In Scott’s 39th career Truck Series start in 2009 and at just 21 years old, he took the checkers for the first time in a race marred by tire issues and cautions. It came driving the No. 16 Albertson’s Toyota Tundra for Xpress Motorsports. After making the jump to compete in the XFINITY Series, he still dabbled with the trucks on occasion. In 2012, he again won at Phoenix International Raceway, wheeling the No. 18 Toyota Tundra for Kyle Busch Motorsports, leading a race-high 48 laps en route to the win.
Scott had a solid tenure in the XFINITY Series, but never was able to find Victory Lane in 208 starts. He came painfully close in 2013 driving for Richard Childress Racing at Richmond International Raceway. He led the first 239 laps and looked like he was on his way to his first win before Brad Keselowski passed him on the high side with 11 laps remaining and went on to win. Scott was second. His team protested Keselowski restarted too early on the last restart of the race, but to no avail. Scott has 20 top-fives and four runner-up finishes on the XFINITY side. His best year came in 2014, where he finished fourth in the standings.
Brian has a strong fanbase on the racetrack because of his story away from
the track. In January 2014, he married his wife, Whitney, and since their special day, their emotional wedding video went viral. Whitney was married previously, and had a daughter of her own, Brielle. Not only did Whitney and Brian wrote separate vows for each other, but Brian also wrote vows specifically for Brielle. He got down on one knee to read them to her. (Grab a tissue, y’all).
“Brielle, can I tell you something? I promise to always hold your hand and skip with you down the street, and bring comfort to your life. I vow to make you say your prayers before you eat. I promise to read you stories at night, to always tuck you in real tight. I vow to show you how a man should treat a woman in my relationship with your mother. And above all else, I vow to protect you, care for you and love you forever.”
Click here for the full video.
Now with a successful career and notable highlights to carry forward with him as he walks away, he hopes to add one more highlight with a solid run this weekend at Homestead-Miami Speedway.

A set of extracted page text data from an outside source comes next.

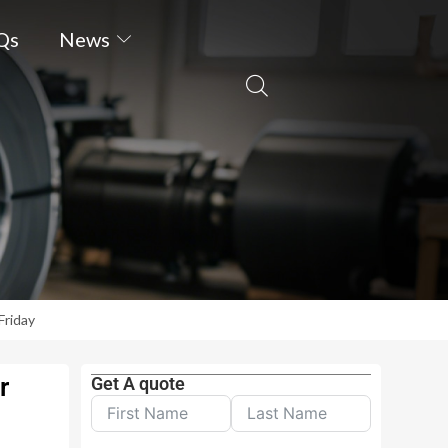
Qs
News
Friday
r
Get A quote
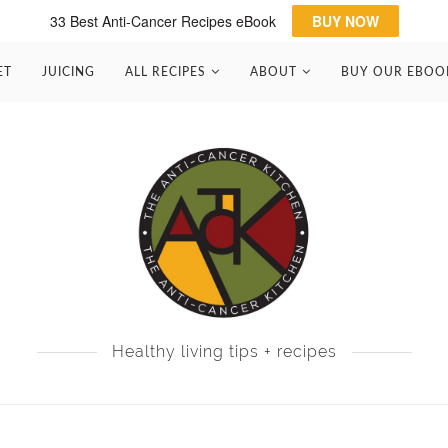
33 Best Anti-Cancer Recipes eBook
BUY NOW
ET
JUICING
ALL RECIPES
ABOUT
BUY OUR EBOO
Healthy living tips + recipes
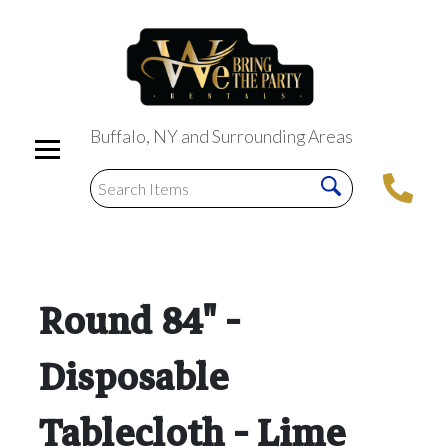
Buffalo, NY and Surrounding Areas
Round 84" -
Disposable
Tablecloth - Lime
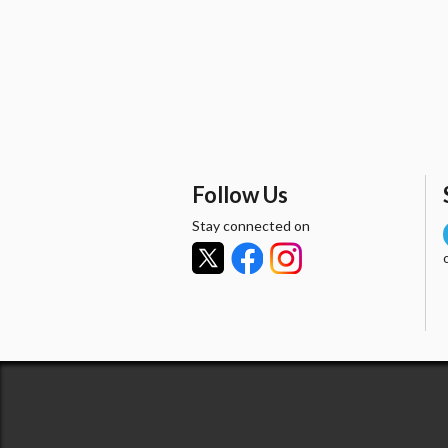
Follow Us
Stay connected on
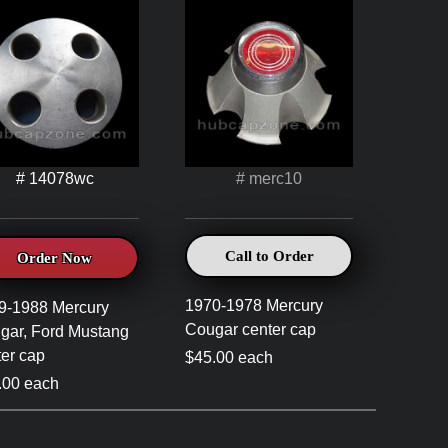
# 14078wc
# merc10
Call to Order
Order Now
1970-1978 Mercury
9-1988 Mercury
Cougar center cap
gar, Ford Mustang
ter cap
$45.00 each
.00 each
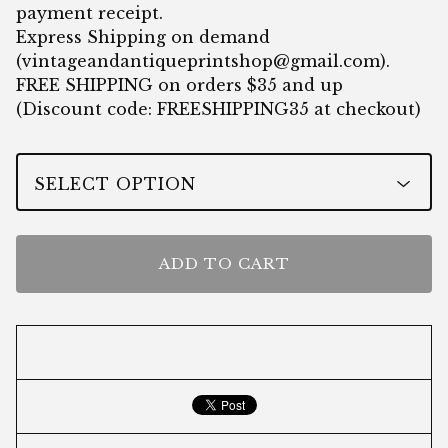
payment receipt.
Express Shipping on demand
(
vintageandantiqueprintshop@gmail.com
).
FREE SHIPPING on orders $35 and up
(Discount code: FREESHIPPING35 at checkout)
ADD TO CART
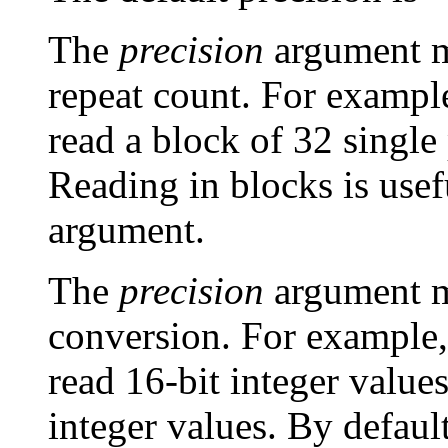
The
precision
argument ma
repeat count. For example
read a block of 32 single
Reading in blocks is use
argument.
The
precision
argument ma
conversion. For example,
read 16-bit integer values
integer values. By defaul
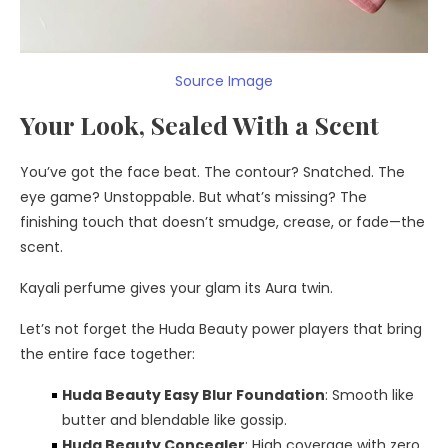
Source Image
Your Look, Sealed With a Scent
You’ve got the face beat. The contour? Snatched. The
eye game? Unstoppable. But what’s missing? The
finishing touch that doesn’t smudge, crease, or fade—the
scent.
Kayali perfume gives your glam its Aura twin.
Let’s not forget the Huda Beauty power players that bring
the entire face together:
Huda Beauty Easy Blur Foundation
: Smooth like
butter and blendable like gossip.
Huda Beauty Concealer
: High coverage with zero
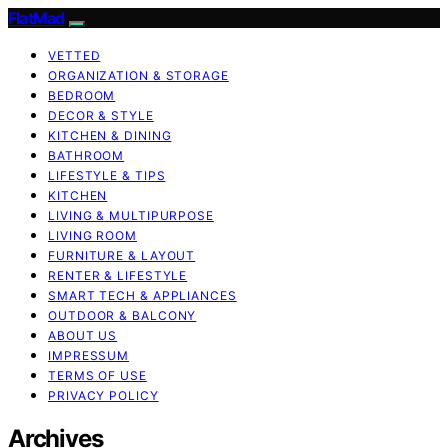
FlatMad
VETTED
ORGANIZATION & STORAGE
BEDROOM
DECOR & STYLE
KITCHEN & DINING
BATHROOM
LIFESTYLE & TIPS
KITCHEN
LIVING & MULTIPURPOSE
LIVING ROOM
FURNITURE & LAYOUT
RENTER & LIFESTYLE
SMART TECH & APPLIANCES
OUTDOOR & BALCONY
ABOUT US
IMPRESSUM
TERMS OF USE
PRIVACY POLICY
Archives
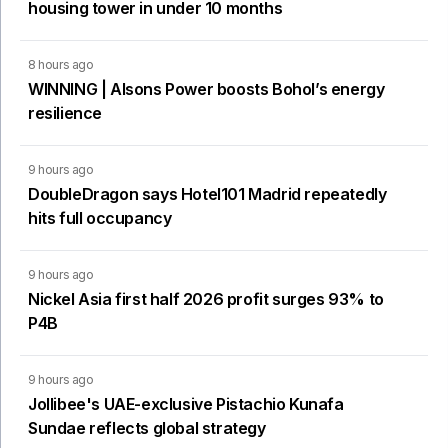
housing tower in under 10 months
8 hours ago
WINNING | Alsons Power boosts Bohol’s energy
resilience
9 hours ago
DoubleDragon says Hotel101 Madrid repeatedly
hits full occupancy
9 hours ago
Nickel Asia first half 2026 profit surges 93% to
P4B
9 hours ago
Jollibee's UAE-exclusive Pistachio Kunafa
Sundae reflects global strategy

“I’m so grateful to have had the opportunity to drive for Richard Petty Motorsports this season, and I’m looking forward to ending the year on a high note at Homestead-Miami Speedway,” Scott said. “Homestead is so unique in that it’s a true oval and doesn’t have a dogleg, so you really have to make a good turn getting into all four of the corners. I’ve had a lot of success in the XFINITY and Truck Series at Homestead, so I know if we’ve got speed off the truck that we will have a good chance at getting our No. 44 Safeway Ford to the front of the field.”
Scott has good reason to be excited about racing at Homestead. In six XFINITY Series starts, he has four top-10 finishes, finishing as high as fourth in 2015. In the three starts he has made at Homestead in the Truck Series, he finished inside the top-15 each time, with a best finish of eighth coming in 2008. Last year, Scott was 28th in the Sprint Cup finale in his lone Sprint Cup Series start at Homestead.
The staff here at POPULAR SPEED would like to wish Brian Scott and his family all the best in beginning the next chapter of their lives.